In order to avoid deportation of Danes to German concentration camps, Danish authorities suggested, in January 1944, that an internment camp be created in Denmark. The German occupation authorities consented, and the camp was erected near the village of Frøslev in the south-west of Denmark, close to the German border. From mid-August until the end of the German occupation in May 1945, 12,000 prisoners passed through the camp's gates. Most of them were suspected members of the Danish resistance movement, Communists and other political prisoners.
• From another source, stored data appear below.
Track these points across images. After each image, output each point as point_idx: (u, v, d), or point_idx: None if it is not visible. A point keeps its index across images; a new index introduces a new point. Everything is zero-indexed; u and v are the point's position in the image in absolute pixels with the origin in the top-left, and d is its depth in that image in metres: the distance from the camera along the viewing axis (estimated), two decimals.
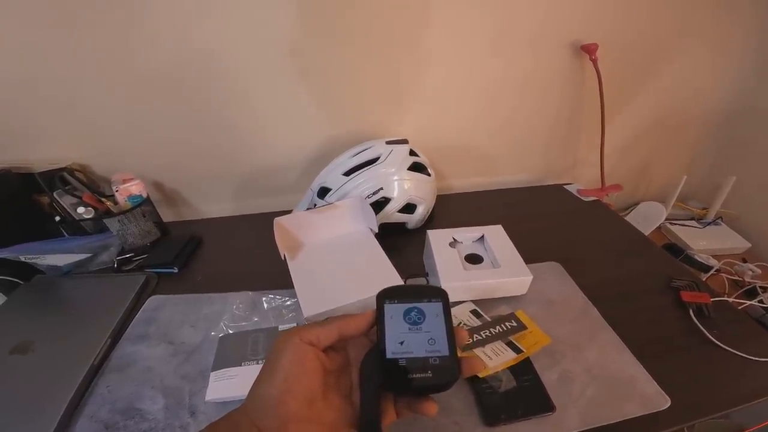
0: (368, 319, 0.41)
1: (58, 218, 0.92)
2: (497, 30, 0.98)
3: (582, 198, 1.17)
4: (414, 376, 0.37)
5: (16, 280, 0.86)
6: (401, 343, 0.39)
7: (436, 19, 0.93)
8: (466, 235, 0.83)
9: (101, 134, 0.97)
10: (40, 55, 0.84)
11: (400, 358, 0.38)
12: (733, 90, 1.24)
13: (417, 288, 0.44)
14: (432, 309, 0.42)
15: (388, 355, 0.38)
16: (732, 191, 1.24)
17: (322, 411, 0.36)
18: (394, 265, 0.77)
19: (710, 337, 0.68)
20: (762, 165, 1.25)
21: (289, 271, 0.78)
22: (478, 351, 0.63)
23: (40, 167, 0.91)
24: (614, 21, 1.02)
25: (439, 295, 0.43)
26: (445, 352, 0.39)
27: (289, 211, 0.91)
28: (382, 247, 0.83)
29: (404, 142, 0.97)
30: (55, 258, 0.86)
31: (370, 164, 0.92)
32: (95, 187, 0.98)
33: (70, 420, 0.58)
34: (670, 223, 1.31)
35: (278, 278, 0.78)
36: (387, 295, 0.42)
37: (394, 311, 0.41)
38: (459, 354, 0.39)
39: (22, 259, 0.84)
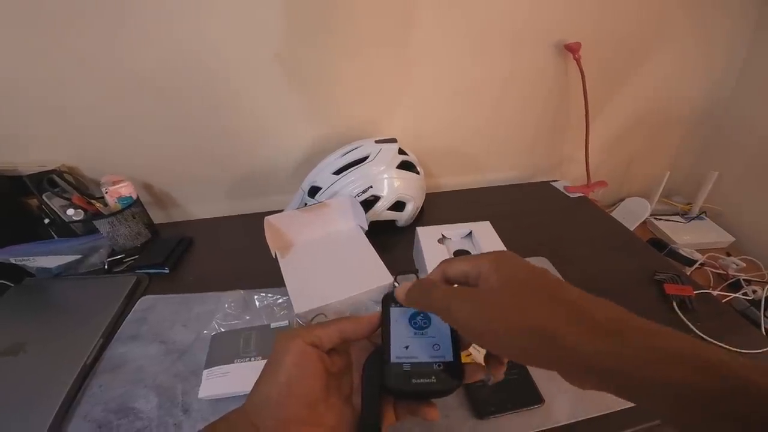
0: (373, 322, 0.40)
1: (47, 220, 0.92)
2: (483, 29, 0.99)
3: (569, 195, 1.19)
4: (417, 381, 0.36)
5: (6, 282, 0.85)
6: (406, 347, 0.38)
7: (422, 18, 0.94)
8: (455, 232, 0.84)
9: (90, 136, 0.96)
10: (28, 56, 0.83)
11: (405, 363, 0.37)
12: (715, 87, 1.26)
13: None
14: None
15: (393, 360, 0.37)
16: (715, 186, 1.26)
17: (323, 413, 0.36)
18: (384, 262, 0.78)
19: (694, 329, 0.70)
20: (743, 160, 1.27)
21: (280, 270, 0.79)
22: None
23: (29, 169, 0.90)
24: (597, 20, 1.03)
25: None
26: (450, 357, 0.38)
27: (280, 211, 0.91)
28: (372, 244, 0.84)
29: (393, 141, 0.98)
30: (46, 260, 0.86)
31: (360, 163, 0.93)
32: (85, 189, 0.98)
33: (63, 420, 0.58)
34: (655, 219, 1.34)
35: (270, 277, 0.79)
36: (393, 299, 0.41)
37: (399, 315, 0.40)
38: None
39: (12, 261, 0.84)
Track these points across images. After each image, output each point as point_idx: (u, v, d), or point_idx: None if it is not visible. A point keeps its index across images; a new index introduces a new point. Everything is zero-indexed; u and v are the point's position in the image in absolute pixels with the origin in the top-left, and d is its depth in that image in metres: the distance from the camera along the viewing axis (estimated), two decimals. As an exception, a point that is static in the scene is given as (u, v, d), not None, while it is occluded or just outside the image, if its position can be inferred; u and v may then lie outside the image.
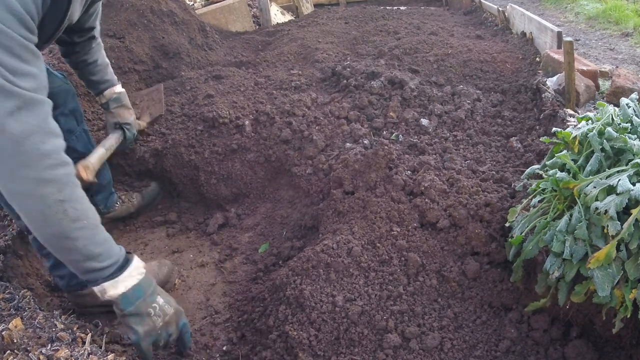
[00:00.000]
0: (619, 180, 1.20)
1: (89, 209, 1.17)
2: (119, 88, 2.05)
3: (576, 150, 1.49)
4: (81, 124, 2.00)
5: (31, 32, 1.09)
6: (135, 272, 1.26)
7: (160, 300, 1.31)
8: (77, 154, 1.97)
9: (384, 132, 2.38)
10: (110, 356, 1.22)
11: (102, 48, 1.95)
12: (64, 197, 1.10)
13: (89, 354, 1.19)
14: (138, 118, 2.53)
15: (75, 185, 1.15)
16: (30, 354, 1.11)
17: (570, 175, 1.39)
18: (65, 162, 1.13)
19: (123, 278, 1.22)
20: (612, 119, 1.50)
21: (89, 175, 1.78)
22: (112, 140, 2.04)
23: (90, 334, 1.31)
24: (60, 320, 1.36)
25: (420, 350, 1.41)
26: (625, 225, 1.14)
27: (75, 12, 1.44)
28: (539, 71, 2.77)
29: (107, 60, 2.00)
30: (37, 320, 1.29)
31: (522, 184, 1.73)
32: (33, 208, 1.09)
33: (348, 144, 2.29)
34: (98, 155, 1.92)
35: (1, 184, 1.08)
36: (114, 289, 1.21)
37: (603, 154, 1.37)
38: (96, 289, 1.21)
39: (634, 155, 1.33)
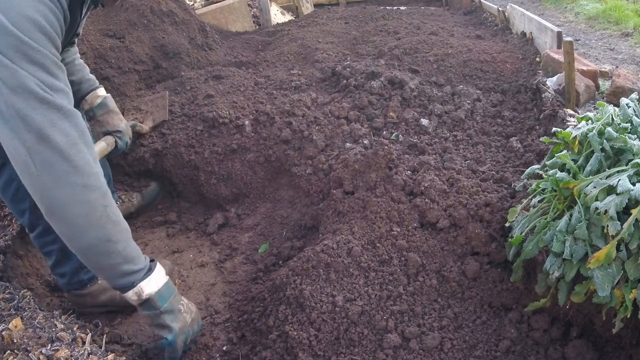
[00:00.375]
0: (619, 180, 1.20)
1: (122, 216, 1.23)
2: (102, 91, 1.90)
3: (576, 150, 1.49)
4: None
5: (58, 49, 1.14)
6: (161, 271, 1.33)
7: (184, 298, 1.40)
8: None
9: (384, 132, 2.38)
10: (110, 356, 1.22)
11: (77, 52, 1.87)
12: (106, 203, 1.16)
13: (89, 354, 1.19)
14: (141, 122, 2.55)
15: (111, 192, 1.21)
16: (30, 354, 1.11)
17: (570, 175, 1.39)
18: (102, 172, 1.19)
19: (155, 277, 1.29)
20: (612, 119, 1.49)
21: None
22: (103, 144, 1.87)
23: (90, 334, 1.31)
24: (60, 320, 1.36)
25: (420, 350, 1.41)
26: (625, 225, 1.14)
27: (82, 23, 1.49)
28: (539, 71, 2.77)
29: (84, 64, 1.90)
30: (37, 320, 1.29)
31: (522, 184, 1.73)
32: (79, 214, 1.13)
33: (348, 144, 2.29)
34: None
35: (45, 195, 1.12)
36: (150, 287, 1.27)
37: (603, 154, 1.37)
38: (131, 292, 1.25)
39: (634, 155, 1.32)
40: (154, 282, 1.29)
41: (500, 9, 3.99)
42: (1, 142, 1.11)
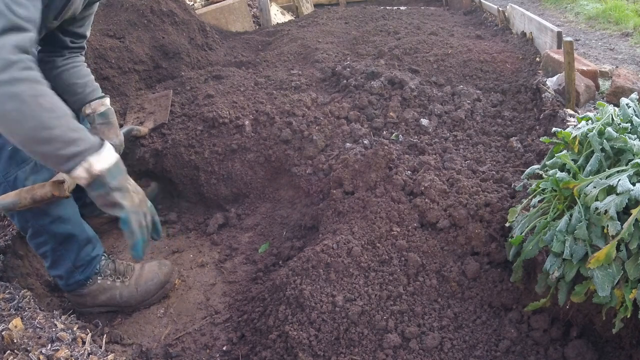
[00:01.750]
0: (619, 180, 1.20)
1: (60, 102, 1.19)
2: (107, 102, 1.90)
3: (576, 150, 1.49)
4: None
5: None
6: (112, 150, 1.29)
7: (130, 180, 1.34)
8: None
9: (384, 132, 2.38)
10: (110, 356, 1.22)
11: (84, 60, 1.87)
12: (36, 93, 1.13)
13: (89, 354, 1.19)
14: (141, 123, 2.55)
15: (45, 85, 1.17)
16: (30, 354, 1.11)
17: (570, 175, 1.39)
18: (35, 68, 1.16)
19: (106, 153, 1.25)
20: (612, 119, 1.49)
21: (62, 192, 1.60)
22: None
23: (90, 334, 1.32)
24: (60, 320, 1.36)
25: (420, 350, 1.41)
26: (625, 225, 1.14)
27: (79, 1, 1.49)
28: (539, 71, 2.77)
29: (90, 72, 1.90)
30: (37, 320, 1.29)
31: (522, 184, 1.73)
32: (10, 110, 1.10)
33: (348, 144, 2.29)
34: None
35: None
36: (100, 163, 1.23)
37: (603, 154, 1.37)
38: (81, 169, 1.20)
39: (634, 155, 1.32)
40: (105, 159, 1.25)
41: (500, 9, 4.00)
42: None
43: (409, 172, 1.95)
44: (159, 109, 2.65)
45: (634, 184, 1.17)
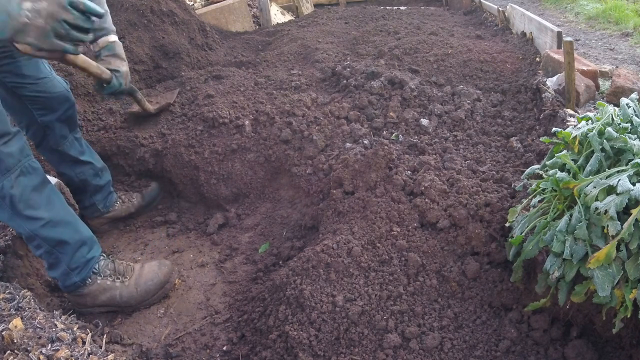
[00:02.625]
0: (619, 180, 1.20)
1: None
2: (113, 37, 1.92)
3: (576, 150, 1.49)
4: (74, 132, 2.05)
5: None
6: None
7: (27, 5, 1.20)
8: (69, 157, 2.04)
9: (384, 132, 2.38)
10: (110, 356, 1.22)
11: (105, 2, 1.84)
12: None
13: (89, 354, 1.19)
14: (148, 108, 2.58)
15: None
16: (30, 354, 1.11)
17: (570, 175, 1.39)
18: None
19: None
20: (612, 119, 1.49)
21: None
22: (97, 65, 1.80)
23: (90, 334, 1.32)
24: (60, 320, 1.36)
25: (420, 350, 1.41)
26: (625, 225, 1.14)
27: None
28: (539, 71, 2.77)
29: (107, 9, 1.88)
30: (37, 320, 1.29)
31: (522, 184, 1.73)
32: None
33: (348, 144, 2.29)
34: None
35: None
36: None
37: (603, 154, 1.37)
38: None
39: (634, 155, 1.32)
40: None
41: (500, 9, 3.99)
42: None
43: (409, 172, 1.95)
44: (164, 98, 2.69)
45: (634, 184, 1.17)
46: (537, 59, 2.94)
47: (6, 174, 1.52)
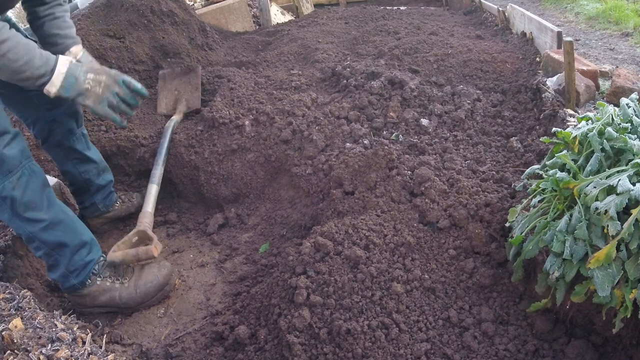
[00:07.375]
0: (619, 180, 1.20)
1: (25, 44, 1.39)
2: (81, 47, 1.85)
3: (576, 150, 1.49)
4: (81, 127, 2.06)
5: None
6: (62, 68, 1.49)
7: (90, 75, 1.56)
8: (75, 154, 2.03)
9: (384, 132, 2.38)
10: (110, 356, 1.22)
11: (68, 11, 1.85)
12: (3, 50, 1.32)
13: (89, 354, 1.19)
14: (174, 108, 2.57)
15: (8, 40, 1.34)
16: (30, 354, 1.11)
17: (570, 175, 1.39)
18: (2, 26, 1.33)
19: (55, 77, 1.47)
20: (612, 119, 1.49)
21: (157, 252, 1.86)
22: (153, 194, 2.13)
23: (90, 334, 1.32)
24: (60, 320, 1.36)
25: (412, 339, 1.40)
26: (625, 225, 1.14)
27: None
28: (539, 71, 2.77)
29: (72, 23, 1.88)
30: (37, 320, 1.29)
31: (522, 184, 1.73)
32: None
33: (348, 144, 2.29)
34: (151, 211, 2.05)
35: None
36: (53, 87, 1.47)
37: (603, 154, 1.37)
38: (46, 91, 1.48)
39: (634, 155, 1.32)
40: (56, 81, 1.47)
41: (500, 9, 3.99)
42: None
43: (409, 172, 1.95)
44: (190, 89, 2.70)
45: (634, 184, 1.17)
46: (537, 59, 2.94)
47: (8, 176, 1.52)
Living conditions in the camp were generally tolerable, but 1,600 internees were deported to German concentration camps, where 220 of them died (approximate numbers).
After the war, the Swedish count Folke Bernadotte tried to get all Scandinavian concentration camp prisoners to Sweden. Simultaneously the Danish administration negotiated with the Germans about rescue of the Danish prisoners in Germany. As a result of these efforts many Scandinavian prisoners came with the white buses from the German camps. In March and April 1945 10,000 Danish and Norwegian captives were brought home from Germany. Some of the returning prisoners came to Frøslev Prison Camp. Among those were some of the 1,960 deported Danish policemen, which had been arrested and deported on 19 September 1944.
By 1949 most collaborators had served their sentences, and the camp was converted to army barracks under the name of Padborg Camp (Padborglejren). The Frøslev Prison Camp Museum (Frøslevlejrens Museum) was inaugurated in 1969. According to a 2001 agreement, the camp will be preserved as a national memorial park. Some parts of the original 1944-45 prison camp, which had been demolished, have now been reconstructed, including a watchtower and a portion of the barbed-wire fence.